DOCUMENT SECTION:
◇ ◇ ◇

Comercializadora Aérea Mixta Boliviana or CAMBA was a Bolivian meat carrier that operated from 1960 to 1999.

== History ==
CAMBA was founded in 1960 to strengthen freight transport in Bolivia, in the agricultural sector. In the 1970s and 1980s it was one of the leading cargo airlines in Bolivia.

In the 1990s the airline would face operational challenges such as the modernization of roads in Bolivia and a Convair CV 440 crash in 1993 which would hurt the airline.

In 1999 the airline ceased operations due to the modernization of roads in Bolivia, increased operations cost and decrasing demand as during the time the meat carriers in Bolivia were dying off during the 1990s and early 2000s.

== Fleet ==

This was the full fleet of CAMBA^{[citation needed]}
| Aircraft | number of | service life | Registrations | Notes |
|---|---|---|---|---|
| Convair CV-440 | 1 | 1990-1993 | CP-2212 |  |
| Curtiss C-46 | 2 | 1960-1999 | CP-1319 and CP-687 |  |
| Martin 2-0-2 | 1 | 1971-???? | CP-1441 |  |
| Martin 4-0-4 | 4 | 1977-1981 | CP-1440, CP-1318, CP-1317 and CP-1570 |  |

== Accidents and incidents ==
On September 12, 1961 a Curtiss C-46 crashed into a mountain killing 1 person.

◇ ◇ ◇

DATA SUPPLIED:
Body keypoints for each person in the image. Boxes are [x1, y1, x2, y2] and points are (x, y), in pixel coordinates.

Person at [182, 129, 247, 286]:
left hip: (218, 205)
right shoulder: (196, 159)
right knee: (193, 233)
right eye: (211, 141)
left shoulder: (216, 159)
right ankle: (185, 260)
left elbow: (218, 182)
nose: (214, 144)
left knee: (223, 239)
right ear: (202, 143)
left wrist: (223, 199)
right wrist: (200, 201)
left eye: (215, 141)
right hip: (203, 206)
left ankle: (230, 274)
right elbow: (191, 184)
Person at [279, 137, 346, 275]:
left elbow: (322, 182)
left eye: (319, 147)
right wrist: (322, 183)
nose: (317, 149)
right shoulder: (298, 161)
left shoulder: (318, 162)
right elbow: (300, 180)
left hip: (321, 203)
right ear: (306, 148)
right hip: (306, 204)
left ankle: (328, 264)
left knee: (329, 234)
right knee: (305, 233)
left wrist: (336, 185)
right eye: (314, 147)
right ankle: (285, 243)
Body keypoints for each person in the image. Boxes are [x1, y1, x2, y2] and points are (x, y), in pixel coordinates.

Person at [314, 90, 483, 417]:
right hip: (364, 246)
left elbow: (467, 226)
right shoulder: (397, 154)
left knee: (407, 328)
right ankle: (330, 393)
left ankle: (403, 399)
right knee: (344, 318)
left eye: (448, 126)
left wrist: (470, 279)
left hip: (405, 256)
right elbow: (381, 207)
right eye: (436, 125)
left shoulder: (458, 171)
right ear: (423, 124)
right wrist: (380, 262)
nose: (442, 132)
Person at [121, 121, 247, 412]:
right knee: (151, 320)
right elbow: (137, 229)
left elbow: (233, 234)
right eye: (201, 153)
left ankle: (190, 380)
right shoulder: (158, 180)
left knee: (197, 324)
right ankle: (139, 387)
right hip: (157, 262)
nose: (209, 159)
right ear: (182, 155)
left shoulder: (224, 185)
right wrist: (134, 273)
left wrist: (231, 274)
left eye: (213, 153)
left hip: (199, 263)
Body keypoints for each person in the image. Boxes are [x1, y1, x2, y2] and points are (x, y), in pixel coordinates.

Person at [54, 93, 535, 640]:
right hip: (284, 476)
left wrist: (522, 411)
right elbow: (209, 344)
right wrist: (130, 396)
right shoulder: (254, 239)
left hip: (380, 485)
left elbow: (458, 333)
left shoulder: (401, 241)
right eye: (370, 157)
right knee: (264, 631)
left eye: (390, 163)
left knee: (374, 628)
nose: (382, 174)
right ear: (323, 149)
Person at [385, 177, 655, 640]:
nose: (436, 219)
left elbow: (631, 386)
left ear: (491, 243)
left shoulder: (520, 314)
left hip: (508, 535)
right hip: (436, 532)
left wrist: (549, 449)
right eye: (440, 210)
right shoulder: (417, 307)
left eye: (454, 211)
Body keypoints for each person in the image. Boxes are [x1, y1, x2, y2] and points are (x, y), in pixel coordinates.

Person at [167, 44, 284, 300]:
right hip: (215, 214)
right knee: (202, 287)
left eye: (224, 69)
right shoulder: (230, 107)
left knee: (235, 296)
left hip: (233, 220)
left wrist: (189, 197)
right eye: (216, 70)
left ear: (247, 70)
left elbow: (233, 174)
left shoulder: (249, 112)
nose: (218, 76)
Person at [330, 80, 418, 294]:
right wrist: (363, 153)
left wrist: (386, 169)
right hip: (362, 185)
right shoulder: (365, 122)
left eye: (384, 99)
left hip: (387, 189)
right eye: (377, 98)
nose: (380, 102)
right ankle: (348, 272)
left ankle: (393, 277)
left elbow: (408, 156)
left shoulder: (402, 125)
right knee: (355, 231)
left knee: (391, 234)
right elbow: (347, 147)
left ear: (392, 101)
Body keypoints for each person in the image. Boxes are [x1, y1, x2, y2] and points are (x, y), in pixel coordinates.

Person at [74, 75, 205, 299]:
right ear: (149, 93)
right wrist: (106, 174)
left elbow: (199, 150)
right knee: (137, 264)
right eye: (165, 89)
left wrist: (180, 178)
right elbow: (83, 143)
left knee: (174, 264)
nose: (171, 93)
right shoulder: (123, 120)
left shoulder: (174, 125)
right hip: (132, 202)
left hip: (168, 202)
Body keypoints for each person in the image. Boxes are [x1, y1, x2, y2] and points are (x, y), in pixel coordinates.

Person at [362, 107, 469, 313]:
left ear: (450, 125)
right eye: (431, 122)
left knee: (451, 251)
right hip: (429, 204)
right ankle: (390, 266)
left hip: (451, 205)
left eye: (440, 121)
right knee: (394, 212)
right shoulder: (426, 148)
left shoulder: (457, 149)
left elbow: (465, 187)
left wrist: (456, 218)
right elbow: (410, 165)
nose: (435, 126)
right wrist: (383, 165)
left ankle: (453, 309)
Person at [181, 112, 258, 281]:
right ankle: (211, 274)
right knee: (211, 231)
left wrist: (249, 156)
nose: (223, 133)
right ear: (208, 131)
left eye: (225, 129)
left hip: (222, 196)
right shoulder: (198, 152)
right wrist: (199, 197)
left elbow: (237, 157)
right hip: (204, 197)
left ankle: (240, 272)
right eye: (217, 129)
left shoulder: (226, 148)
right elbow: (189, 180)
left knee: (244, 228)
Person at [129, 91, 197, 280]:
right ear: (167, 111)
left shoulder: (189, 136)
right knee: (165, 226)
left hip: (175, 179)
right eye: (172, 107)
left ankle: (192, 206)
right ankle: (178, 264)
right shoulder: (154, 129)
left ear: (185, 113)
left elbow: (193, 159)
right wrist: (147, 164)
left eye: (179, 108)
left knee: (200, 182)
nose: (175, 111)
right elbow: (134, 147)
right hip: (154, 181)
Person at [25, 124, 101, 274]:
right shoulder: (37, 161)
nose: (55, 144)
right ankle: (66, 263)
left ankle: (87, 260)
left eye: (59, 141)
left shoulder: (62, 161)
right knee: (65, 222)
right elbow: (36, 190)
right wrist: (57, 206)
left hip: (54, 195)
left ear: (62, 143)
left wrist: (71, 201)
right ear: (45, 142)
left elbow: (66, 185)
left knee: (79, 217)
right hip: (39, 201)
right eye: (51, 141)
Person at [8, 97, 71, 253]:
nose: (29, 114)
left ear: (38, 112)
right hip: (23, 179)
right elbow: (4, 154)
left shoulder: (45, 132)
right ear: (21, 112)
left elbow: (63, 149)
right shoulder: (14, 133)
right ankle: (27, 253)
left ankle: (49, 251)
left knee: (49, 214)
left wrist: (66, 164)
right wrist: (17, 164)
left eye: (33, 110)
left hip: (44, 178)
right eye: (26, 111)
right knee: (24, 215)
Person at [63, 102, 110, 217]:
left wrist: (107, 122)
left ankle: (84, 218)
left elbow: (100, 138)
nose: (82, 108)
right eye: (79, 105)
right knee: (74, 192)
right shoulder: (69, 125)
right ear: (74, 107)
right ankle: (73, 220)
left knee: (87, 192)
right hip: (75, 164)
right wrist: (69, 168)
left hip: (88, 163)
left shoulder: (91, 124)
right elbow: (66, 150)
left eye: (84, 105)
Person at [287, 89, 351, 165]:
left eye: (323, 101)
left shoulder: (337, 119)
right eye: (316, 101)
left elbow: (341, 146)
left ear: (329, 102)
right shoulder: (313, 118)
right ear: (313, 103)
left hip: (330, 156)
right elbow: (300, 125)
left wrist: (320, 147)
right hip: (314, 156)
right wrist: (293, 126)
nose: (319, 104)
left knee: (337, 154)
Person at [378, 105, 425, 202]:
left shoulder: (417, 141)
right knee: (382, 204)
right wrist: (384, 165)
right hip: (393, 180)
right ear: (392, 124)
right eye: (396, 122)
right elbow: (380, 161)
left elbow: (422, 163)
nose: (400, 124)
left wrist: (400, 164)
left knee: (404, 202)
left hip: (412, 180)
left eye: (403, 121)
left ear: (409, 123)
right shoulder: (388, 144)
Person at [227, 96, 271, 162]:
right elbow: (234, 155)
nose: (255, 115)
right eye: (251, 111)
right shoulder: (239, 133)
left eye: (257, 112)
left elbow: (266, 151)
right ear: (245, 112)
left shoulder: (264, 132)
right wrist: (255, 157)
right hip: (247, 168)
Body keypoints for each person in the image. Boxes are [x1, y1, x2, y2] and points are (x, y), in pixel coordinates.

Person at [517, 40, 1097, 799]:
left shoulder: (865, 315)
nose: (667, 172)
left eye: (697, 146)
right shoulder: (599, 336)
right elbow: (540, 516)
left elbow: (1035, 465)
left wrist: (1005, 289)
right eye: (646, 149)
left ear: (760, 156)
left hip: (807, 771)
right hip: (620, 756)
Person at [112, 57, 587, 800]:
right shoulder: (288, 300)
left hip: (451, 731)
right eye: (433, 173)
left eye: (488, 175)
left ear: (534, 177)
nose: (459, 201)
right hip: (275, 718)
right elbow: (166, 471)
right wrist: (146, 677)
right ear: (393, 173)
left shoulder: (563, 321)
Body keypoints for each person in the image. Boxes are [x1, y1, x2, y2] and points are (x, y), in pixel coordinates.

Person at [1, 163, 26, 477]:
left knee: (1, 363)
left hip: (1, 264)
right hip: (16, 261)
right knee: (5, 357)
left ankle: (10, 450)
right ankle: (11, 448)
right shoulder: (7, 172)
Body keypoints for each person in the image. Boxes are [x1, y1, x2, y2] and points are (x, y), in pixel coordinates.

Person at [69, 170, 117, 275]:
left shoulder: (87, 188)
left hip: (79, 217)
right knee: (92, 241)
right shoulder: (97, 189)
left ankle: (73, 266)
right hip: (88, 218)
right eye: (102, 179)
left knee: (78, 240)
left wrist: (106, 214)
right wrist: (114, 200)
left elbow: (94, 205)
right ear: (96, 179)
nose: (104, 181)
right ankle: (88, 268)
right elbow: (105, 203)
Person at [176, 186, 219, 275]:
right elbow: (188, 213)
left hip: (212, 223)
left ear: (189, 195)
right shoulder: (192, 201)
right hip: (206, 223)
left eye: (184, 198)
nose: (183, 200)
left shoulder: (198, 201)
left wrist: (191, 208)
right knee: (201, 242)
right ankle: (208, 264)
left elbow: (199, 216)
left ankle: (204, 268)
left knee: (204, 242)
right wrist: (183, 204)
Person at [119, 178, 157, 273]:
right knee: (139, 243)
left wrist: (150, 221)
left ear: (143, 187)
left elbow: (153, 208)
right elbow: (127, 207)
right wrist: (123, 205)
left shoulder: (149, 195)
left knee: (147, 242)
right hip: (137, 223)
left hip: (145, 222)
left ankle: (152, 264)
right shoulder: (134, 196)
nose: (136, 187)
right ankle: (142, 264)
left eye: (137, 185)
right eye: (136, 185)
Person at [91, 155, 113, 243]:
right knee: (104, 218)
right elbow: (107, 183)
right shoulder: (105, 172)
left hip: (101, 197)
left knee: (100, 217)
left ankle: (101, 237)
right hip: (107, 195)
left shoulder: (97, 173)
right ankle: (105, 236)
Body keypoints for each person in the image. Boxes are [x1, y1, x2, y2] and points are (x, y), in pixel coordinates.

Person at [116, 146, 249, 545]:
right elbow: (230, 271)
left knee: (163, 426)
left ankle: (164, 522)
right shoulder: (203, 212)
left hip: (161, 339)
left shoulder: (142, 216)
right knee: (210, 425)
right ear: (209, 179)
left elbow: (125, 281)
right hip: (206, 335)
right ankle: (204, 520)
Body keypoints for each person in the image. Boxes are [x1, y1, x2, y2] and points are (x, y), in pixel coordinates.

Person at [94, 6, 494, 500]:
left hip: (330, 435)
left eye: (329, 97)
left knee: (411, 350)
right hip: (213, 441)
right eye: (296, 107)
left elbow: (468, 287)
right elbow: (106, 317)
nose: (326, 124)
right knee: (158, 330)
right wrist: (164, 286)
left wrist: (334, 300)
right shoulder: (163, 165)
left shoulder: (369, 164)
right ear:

◇ ◇ ◇

PROBLEMS TO SOLVE:
1/ Answer these questions from the CAMBA text.
(a) In what year was CAMBA founded?
(b) Which aircraft in the fleet table has the registration CP-2212?
(c) How many people were killed in the crash on September 12, 1961?
2/ Rewrite the CAMBA text starting with "Comercializadora Aérea Mixta" and going on through "hurt the airline.", with "freight" changed to "goods".
The items come from a different source than the text.

ANSWERS BY TASK:
1/
(a) 1960
(b) Convair CV-440
(c) 1

2/
Comercializadora Aérea Mixta Boliviana or CAMBA was a Bolivian meat carrier that operated from 1960 to 1999.

== History ==
CAMBA was founded in 1960 to strengthen goods transport in Bolivia, in the agricultural sector. In the 1970s and 1980s it was one of the leading cargo airlines in Bolivia.

In the 1990s the airline would face operational challenges such as the modernization of roads in Bolivia and a Convair CV 440 crash in 1993 which would hurt the airline.